Cisco was routers but now switches are its largest revenue source (last I checked). Moving to switches was and is a completely natural extension f routers.
Microsoft was Office and DOS and those alone were not enough to propel them but practically everything Microsoft does is leverage Office or leverage original DOS now Windows.
What they all did was hyper grow their core and then found avenues to leverage their market dominance into adjacencies.
Amazon was the first big cloud. It’s whole business is cloud. Going from cloud merchant to cloud enabler a natural extension.
I think that is the type of optionality. Not conglomerates but using their dominant core business to leverage I to adjacencies.
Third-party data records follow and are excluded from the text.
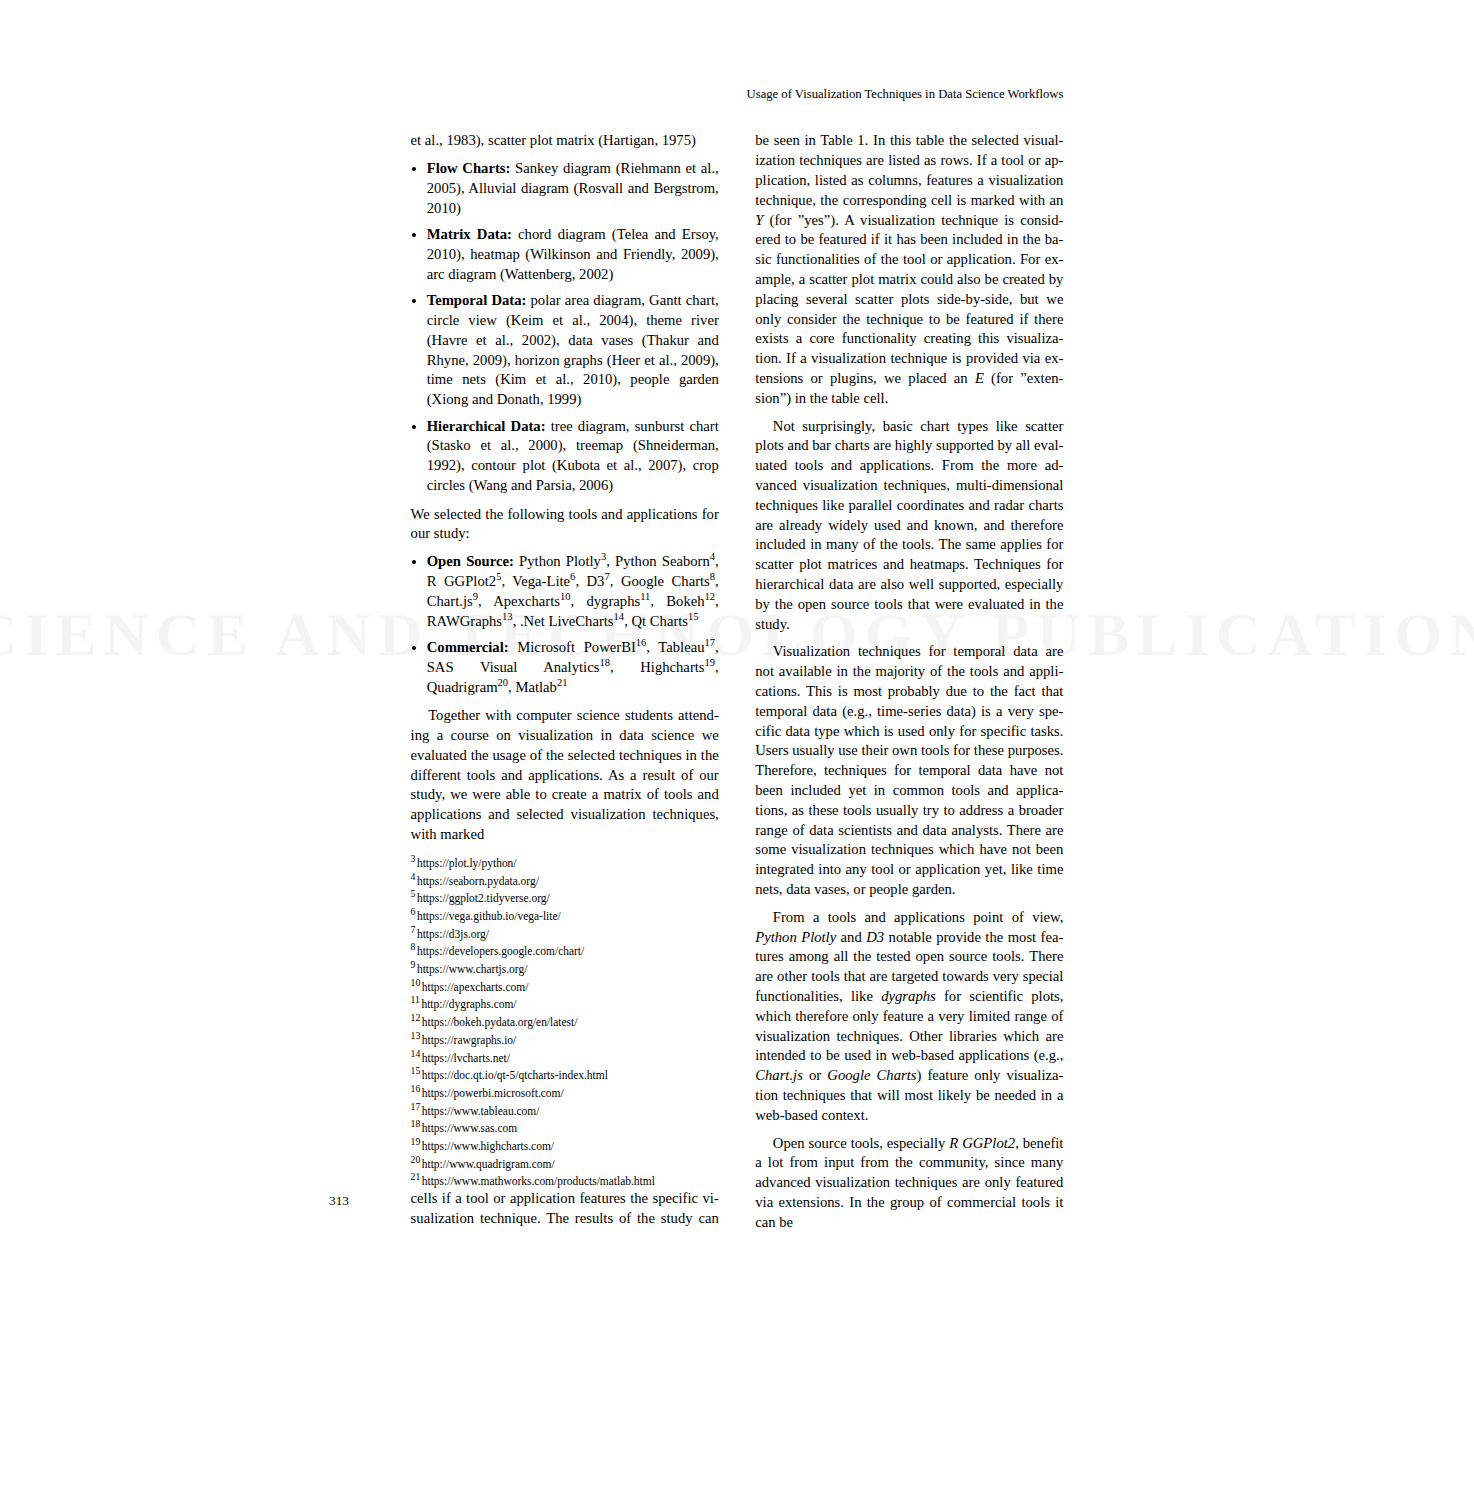SCIENCE AND TECHNOLOGY PUBLICATIONS
Usage of Visualization Techniques in Data Science Workflows
et al., 1983), scatter plot matrix (Hartigan, 1975)
Flow Charts: Sankey diagram (Riehmann et al., 2005), Alluvial diagram (Rosvall and Bergstrom, 2010)
Matrix Data: chord diagram (Telea and Ersoy, 2010), heatmap (Wilkinson and Friendly, 2009), arc diagram (Wattenberg, 2002)
Temporal Data: polar area diagram, Gantt chart, circle view (Keim et al., 2004), theme river (Havre et al., 2002), data vases (Thakur and Rhyne, 2009), horizon graphs (Heer et al., 2009), time nets (Kim et al., 2010), people garden (Xiong and Donath, 1999)
Hierarchical Data: tree diagram, sunburst chart (Stasko et al., 2000), treemap (Shneiderman, 1992), contour plot (Kubota et al., 2007), crop circles (Wang and Parsia, 2006)
We selected the following tools and applications for our study:
Open Source: Python Plotly3, Python Seaborn4, R GGPlot25, Vega-Lite6, D37, Google Charts8, Chart.js9, Apexcharts10, dygraphs11, Bokeh12, RAWGraphs13, .Net LiveCharts14, Qt Charts15
Commercial: Microsoft PowerBI16, Tableau17, SAS Visual Analytics18, Highcharts19, Quadrigram20, Matlab21
Together with computer science students attending a course on visualization in data science we evaluated the usage of the selected techniques in the different tools and applications. As a result of our study, we were able to create a matrix of tools and applications and selected visualization techniques, with marked
3https://plot.ly/python/
4https://seaborn.pydata.org/
5https://ggplot2.tidyverse.org/
6https://vega.github.io/vega-lite/
7https://d3js.org/
8https://developers.google.com/chart/
9https://www.chartjs.org/
10https://apexcharts.com/
11http://dygraphs.com/
12https://bokeh.pydata.org/en/latest/
13https://rawgraphs.io/
14https://lvcharts.net/
15https://doc.qt.io/qt-5/qtcharts-index.html
16https://powerbi.microsoft.com/
17https://www.tableau.com/
18https://www.sas.com
19https://www.highcharts.com/
20http://www.quadrigram.com/
21https://www.mathworks.com/products/matlab.html
cells if a tool or application features the specific visualization technique. The results of the study can be seen in Table 1. In this table the selected visualization techniques are listed as rows. If a tool or application, listed as columns, features a visualization technique, the corresponding cell is marked with an Y (for ”yes”). A visualization technique is considered to be featured if it has been included in the basic functionalities of the tool or application. For example, a scatter plot matrix could also be created by placing several scatter plots side-by-side, but we only consider the technique to be featured if there exists a core functionality creating this visualization. If a visualization technique is provided via extensions or plugins, we placed an E (for ”extension”) in the table cell.
Not surprisingly, basic chart types like scatter plots and bar charts are highly supported by all evaluated tools and applications. From the more advanced visualization techniques, multi-dimensional techniques like parallel coordinates and radar charts are already widely used and known, and therefore included in many of the tools. The same applies for scatter plot matrices and heatmaps. Techniques for hierarchical data are also well supported, especially by the open source tools that were evaluated in the study.
Visualization techniques for temporal data are not available in the majority of the tools and applications. This is most probably due to the fact that temporal data (e.g., time-series data) is a very specific data type which is used only for specific tasks. Users usually use their own tools for these purposes. Therefore, techniques for temporal data have not been included yet in common tools and applications, as these tools usually try to address a broader range of data scientists and data analysts. There are some visualization techniques which have not been integrated into any tool or application yet, like time nets, data vases, or people garden.
From a tools and applications point of view, Python Plotly and D3 notable provide the most features among all the tested open source tools. There are other tools that are targeted towards very special functionalities, like dygraphs for scientific plots, which therefore only feature a very limited range of visualization techniques. Other libraries which are intended to be used in web-based applications (e.g., Chart.js or Google Charts) feature only visualization techniques that will most likely be needed in a web-based context.
Open source tools, especially R GGPlot2, benefit a lot from input from the community, since many advanced visualization techniques are only featured via extensions. In the group of commercial tools it can be
313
OKTA is huge at this. Elastic has this as their business plan. Zscaler is hyper focused on two products at present, the newer is recent. Zscaler has many adjacencies it can move into. Twilio is doing this as they moved from their basic messaging to higher valued packaged services. Mongo…TEAM…
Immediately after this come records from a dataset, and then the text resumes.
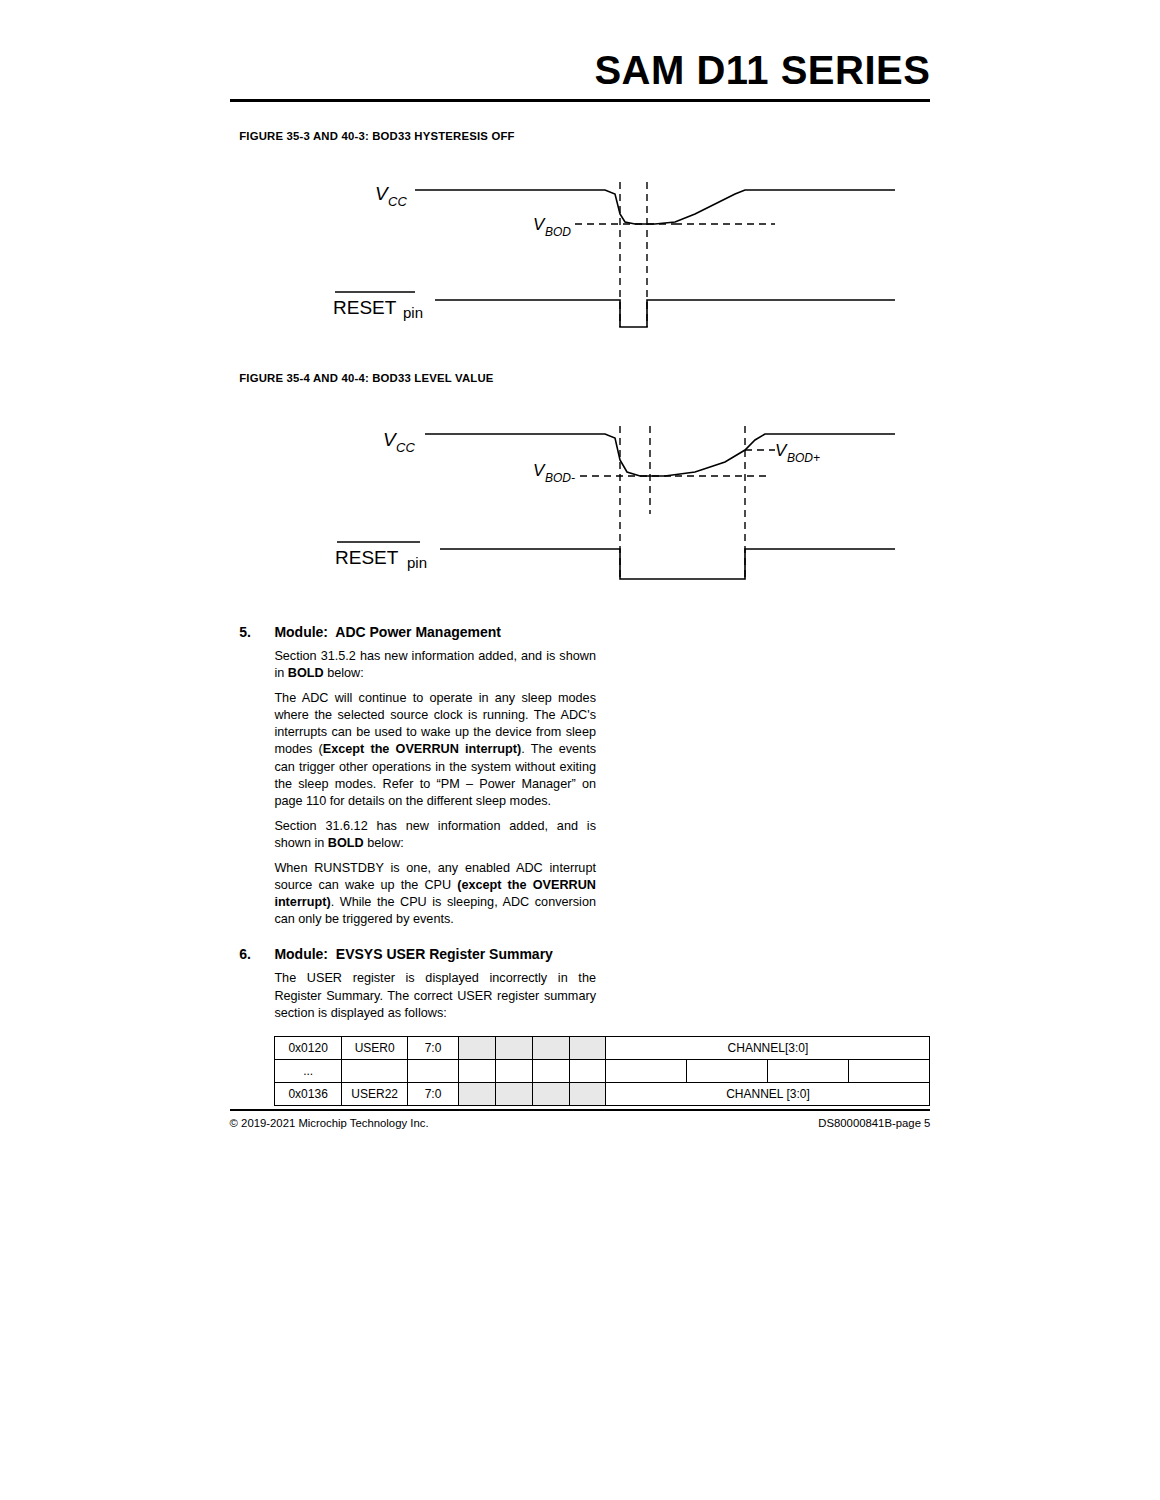SAM D11 SERIES
FIGURE 35-3 AND 40-3: BOD33 HYSTERESIS OFF
V CC V BOD RESET pin
FIGURE 35-4 AND 40-4: BOD33 LEVEL VALUE
V CC V BOD- V BOD+ RESET pin
Module: ADC Power Management
Section 31.5.2 has new information added, and is shown in BOLD below:
The ADC will continue to operate in any sleep modes where the selected source clock is running. The ADC's interrupts can be used to wake up the device from sleep modes (Except the OVERRUN interrupt). The events can trigger other operations in the system without exiting the sleep modes. Refer to “PM – Power Manager” on page 110 for details on the different sleep modes.
Section 31.6.12 has new information added, and is shown in BOLD below:
When RUNSTDBY is one, any enabled ADC interrupt source can wake up the CPU (except the OVERRUN interrupt). While the CPU is sleeping, ADC conversion can only be triggered by events.
Module: EVSYS USER Register Summary
The USER register is displayed incorrectly in the Register Summary. The correct USER register summary section is displayed as follows:
| 0x0120 | USER0 | 7:0 | | | | | CHANNEL[3:0] |
| ... | | | | | | | | | | |
| 0x0136 | USER22 | 7:0 | | | | | CHANNEL [3:0] |
© 2019-2021 Microchip Technology Inc.
DS80000841B-page 5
You get the drift. Taking your core and leveraging it into adjacencies.
Amazon’s next high margin adjacency is advertising enablement like TTD and Google do. Amazon’s world’s largest group of merchants is an enormous point of leverage here. Amazon prime was enabled only because of the mass of unprofitable retail businesses. They laughed but Bezos saw the power in owning the eyeballs of the masses and their merchants.
Amazon appears to be the ultimate optionality creator. Close running w Microsoft and how it leveraged and continues to leverage the dominance it creates on the desktop computer.
Google…you are correct, nothing has worked much beyond their core ad business. Seems autonomous driving with Waymo is their big hope. But that is not really an adjacency like their cloud titan business is.
Anyways leveraging your core business to move into and dominate adjacencies. That is the optionality that has created the giants of modern time and we see this w so many of the companies we follow now.
Look at Nvidia. They took the GPU and turned it into the engine of AI world wide! Little crypto currency hang over not withstanding.